There are already reports that the SEC is investigating Tesla’s purchase of $1.5bn Bitcoin and the timing of Elon Musk’s tweets which helped to drive the price to an all-time high. I’d expect to see increased focus on cryptocurrencies, as governments look to rein it in from its current wild west landscape to something more rigid and controlled. It seems that the regulators are circling.
But perhaps the most significant step by central banks to respond to the threat of alternative currencies is the development of Central Bank Digital Currencies (CBDCs). Currently, China is leading the race to launch its own CBDC, already trialling and expanding its rollout to several cities, but other countries and governments are accelerating their activities here too. In fact, research from the Bank for International Settlements (BIS) suggests that 86% of central banks are engaged in some sort of CBDC activity, with central banks responsible for the finances of a fifth of the world’s population looking to launch a CBDC within the next three years.
How will CBDCs impact cryptocurrencies? Whilst we can’t know for certain, it could be that cryptos are driven back underground and out of the mainstream. These government-backed CBDCs will offer all the accessibility and usability that attracts many towards cryptocurrencies but will be based on something with a more tangible value – fiat currencies, whether that’s the dollar, sterling or Yuan.
And here lies the problem. If a digital currency is backed by fiat money, then its value is impacted in the exact same way as cash or savings. Whether you are using a £10 note or £10 in a CBDC, the value of cash and your purchasing power will be eroded through a combination of inflation outstripping interest rates, continued quantitative easing and increased borrowing. It’s important that consumers remember that the underlying factors that drove them towards alternative currencies whether gold or crypto, are unlikely to be solved with the introduction of CBDCs.

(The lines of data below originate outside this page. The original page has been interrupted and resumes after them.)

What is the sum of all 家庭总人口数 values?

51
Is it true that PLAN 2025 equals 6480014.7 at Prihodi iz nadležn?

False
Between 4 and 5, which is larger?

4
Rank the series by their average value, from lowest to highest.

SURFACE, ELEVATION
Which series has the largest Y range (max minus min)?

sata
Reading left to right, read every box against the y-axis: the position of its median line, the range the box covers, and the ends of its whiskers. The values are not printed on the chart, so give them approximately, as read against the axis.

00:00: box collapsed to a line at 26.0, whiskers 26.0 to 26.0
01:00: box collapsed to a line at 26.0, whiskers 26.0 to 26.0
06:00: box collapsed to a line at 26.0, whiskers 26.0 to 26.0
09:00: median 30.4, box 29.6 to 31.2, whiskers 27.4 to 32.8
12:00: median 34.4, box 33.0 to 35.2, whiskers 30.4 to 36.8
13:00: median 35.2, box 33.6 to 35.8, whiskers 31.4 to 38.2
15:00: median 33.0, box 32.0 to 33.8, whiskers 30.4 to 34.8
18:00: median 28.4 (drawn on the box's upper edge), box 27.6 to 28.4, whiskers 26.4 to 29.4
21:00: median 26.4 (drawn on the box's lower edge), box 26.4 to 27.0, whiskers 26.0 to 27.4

Unfortunately, the launch of CBDCs is likely to be merely a power grab by central banks – it may at first seem as though consumers have more choice, but we will still suffer from the same issues that have plagued savers for decades. The power will remain with the financial institutions which have controlled our finances for generations, to the continued detriment of consumers and savers worldwide. We’ve reached a potentially decisive moment in unlocking fair access to money and providing everyone with an equal opportunity to prosper, it’s vital that we don’t stop now.